Overview
Mistral-7B-Instruct-v0.2 is a 7-billion-parameter instruction-tuned language model from Mistral AI, the Paris-based lab founded in 2023. It is a chat-oriented fine-tune of the Mistral-7B-v0.2 base model and sits in the original Mistral 7B family. Released in late 2023, it was one of the most-downloaded open models of its generation and has since been superseded by v0.3. Compared with v0.1, this version widens the context window from 8K to 32K tokens, sets rope-theta to 1e6, and removes sliding-window attention.
What it's good at
The model handles general English chat, instruction following, summarization, and light coding. It uses the [INST] ... [/INST] prompt format, available through the tokenizer's chat template. On standard benchmarks the underlying Mistral 7B base outperformed Llama 2 13B across most tasks despite being roughly half the size, which is why the instruct variant became a common baseline for fine-tuning and RAG projects. Its 32K window suits longer documents and multi-turn conversations. It is primarily an English model and was not trained for native function calling, which arrived in v0.3.
Running locally
At FP16 the weights need about 15 GB of VRAM, so a 16 GB or 24 GB GPU runs it without quantization.
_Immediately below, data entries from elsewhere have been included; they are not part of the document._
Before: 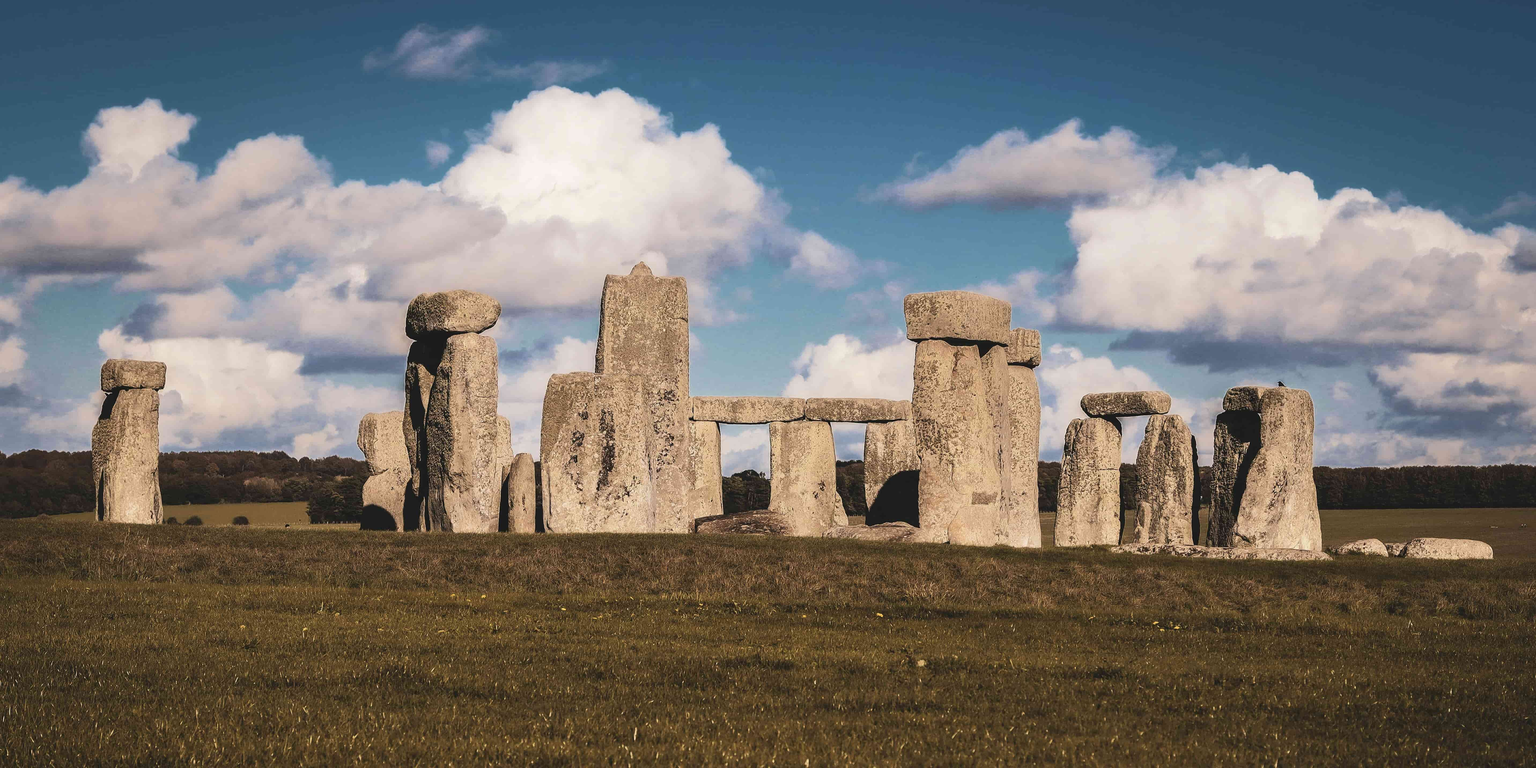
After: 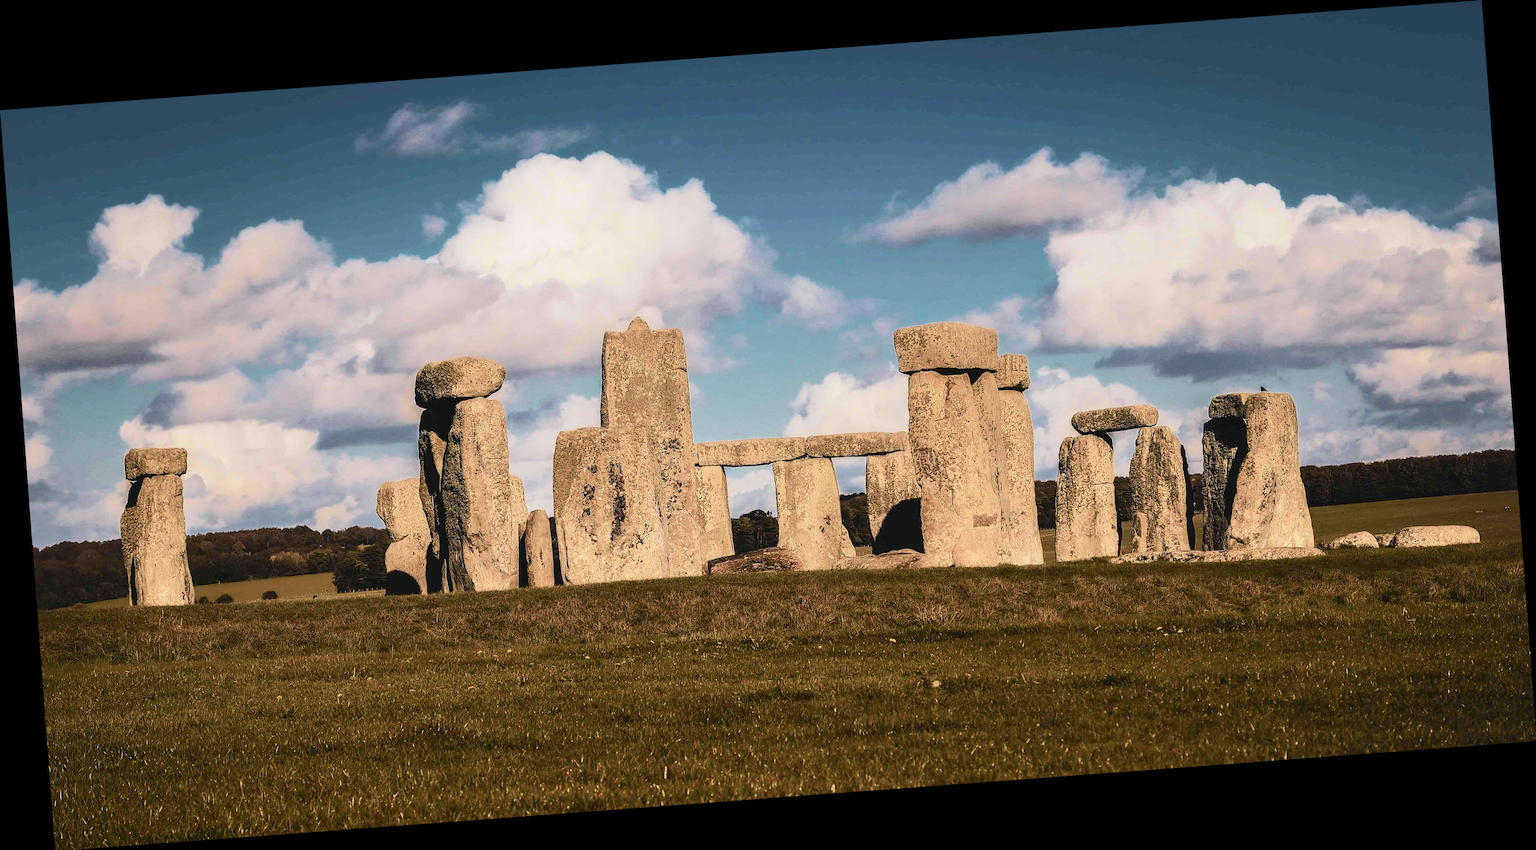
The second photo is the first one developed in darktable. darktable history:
tone curve: curves: ch0 [(0, 0) (0.058, 0.027) (0.214, 0.183) (0.304, 0.288) (0.51, 0.549) (0.658, 0.7) (0.741, 0.775) (0.844, 0.866) (0.986, 0.957)]; ch1 [(0, 0) (0.172, 0.123) (0.312, 0.296) (0.437, 0.429) (0.471, 0.469) (0.502, 0.5) (0.513, 0.515) (0.572, 0.603) (0.617, 0.653) (0.68, 0.724) (0.889, 0.924) (1, 1)]; ch2 [(0, 0) (0.411, 0.424) (0.489, 0.49) (0.502, 0.5) (0.517, 0.519) (0.549, 0.578) (0.604, 0.628) (0.693, 0.686) (1, 1)], color space Lab, independent channels, preserve colors none
rotate and perspective: rotation -4.25°, automatic cropping off
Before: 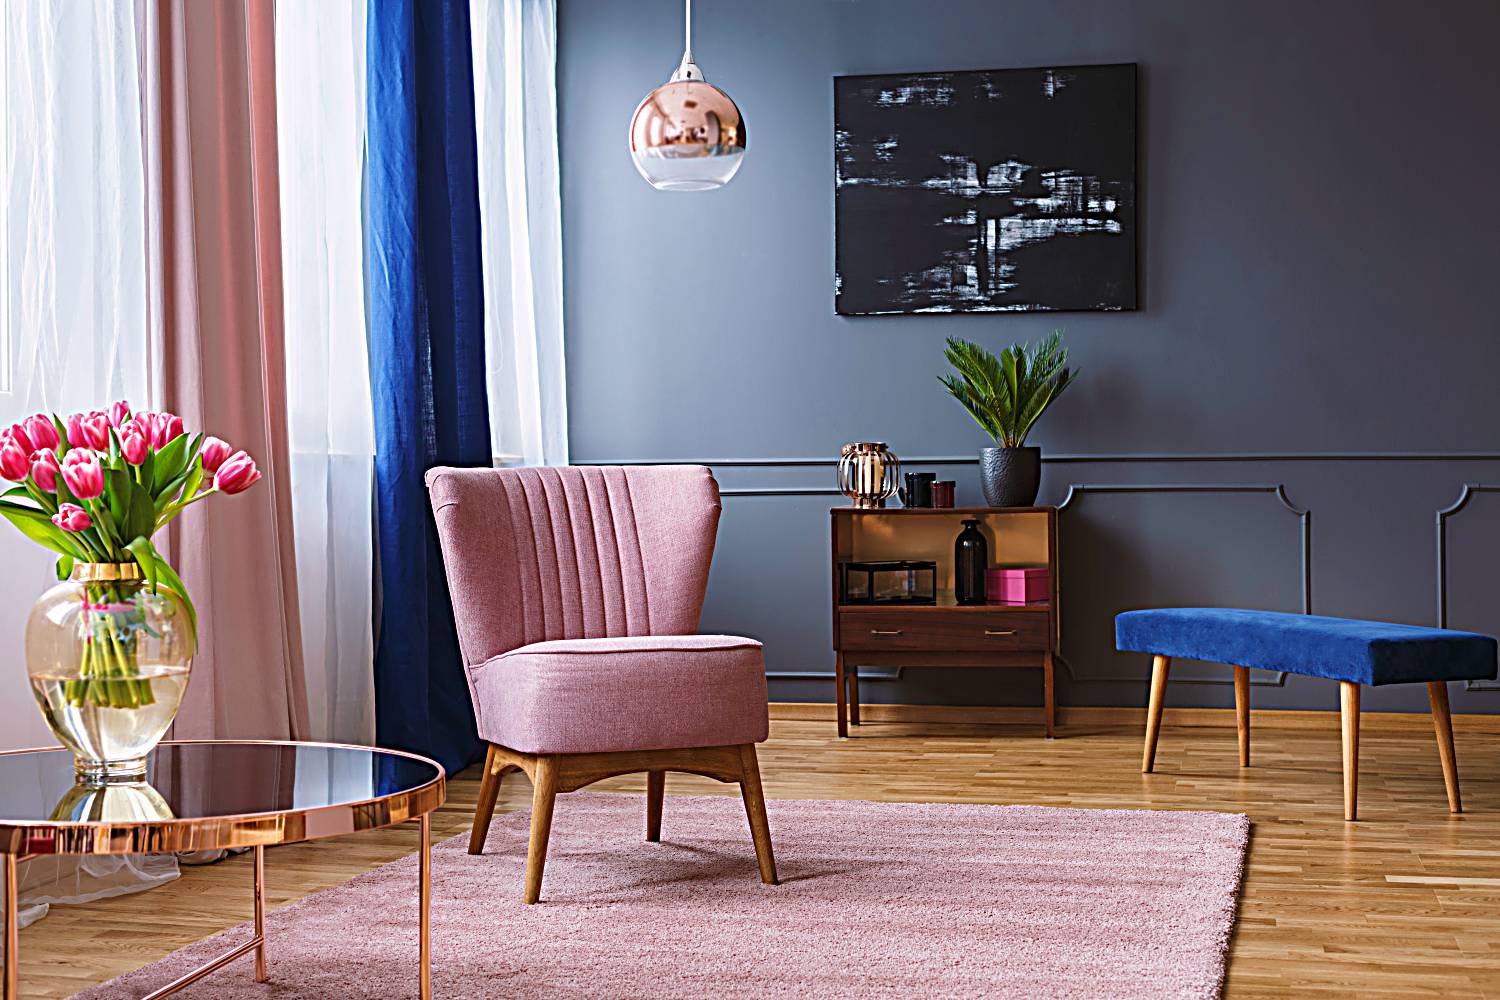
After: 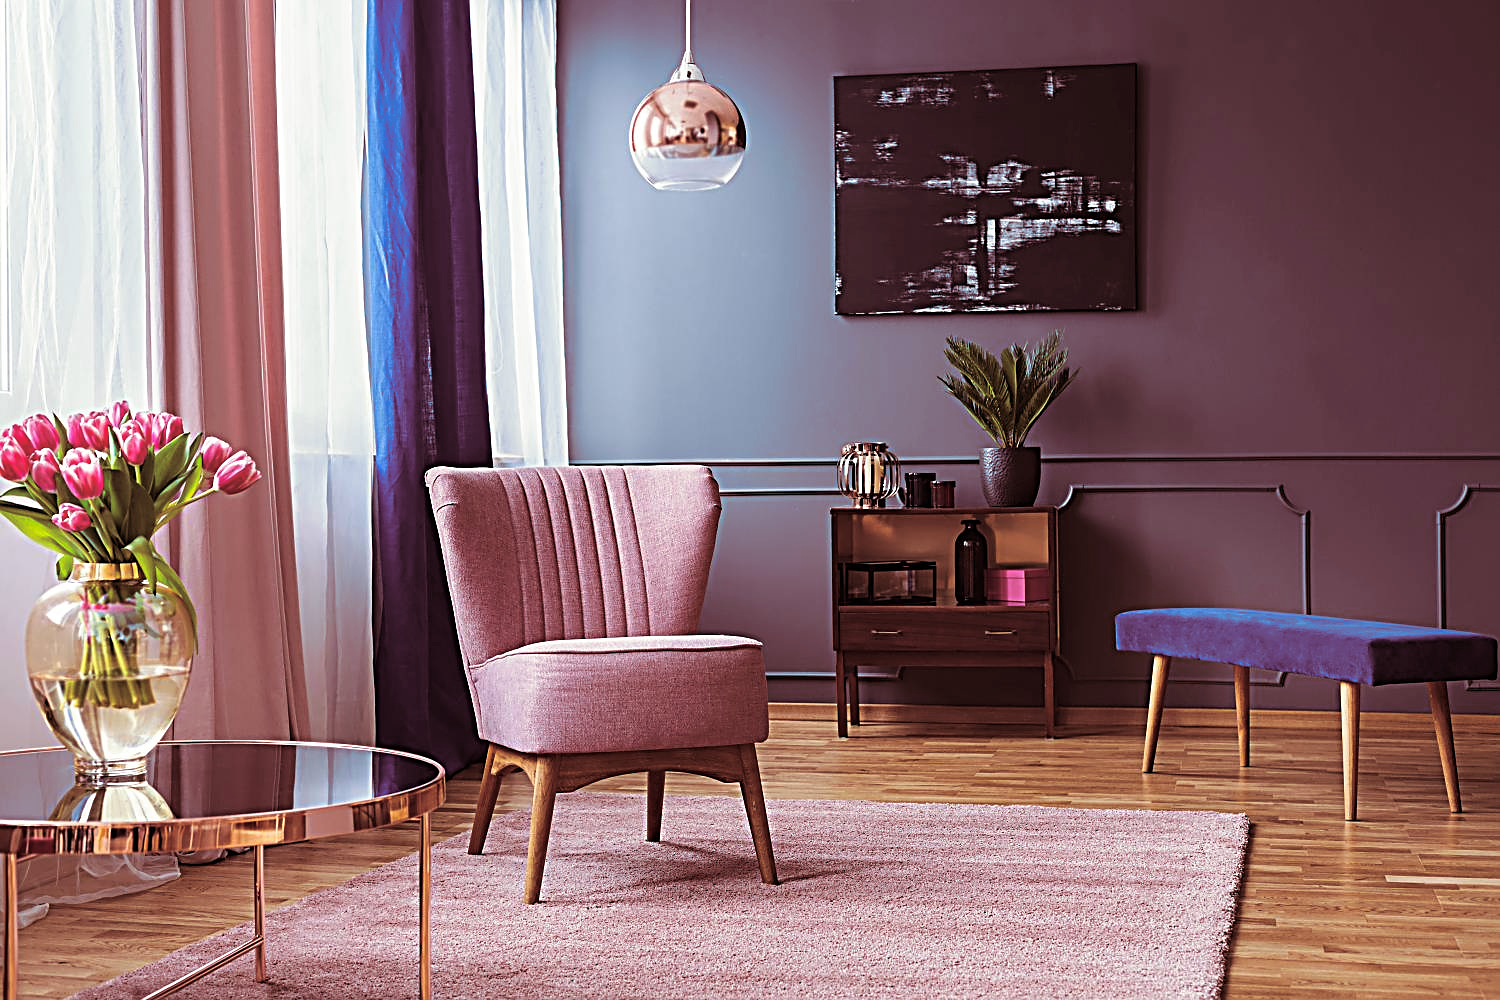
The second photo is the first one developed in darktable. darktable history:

With 4-bit GGUF quantization through llama.cpp or Ollama, memory drops to roughly 6 GB, and it will run on CPU with enough system RAM at reduced speed. It is supported by transformers, vLLM, llama.cpp, Ollama, and TGI, and is hosted by providers such as Cloudflare Workers AI and Fireworks.
License
Mistral-7B-Instruct-v0.2 is licensed under Apache 2.0. That permits commercial use, modification, and redistribution with no royalty and no copyleft obligation. Note that the model ships without built-in moderation or safety guardrails, so production deployments need their own content filtering.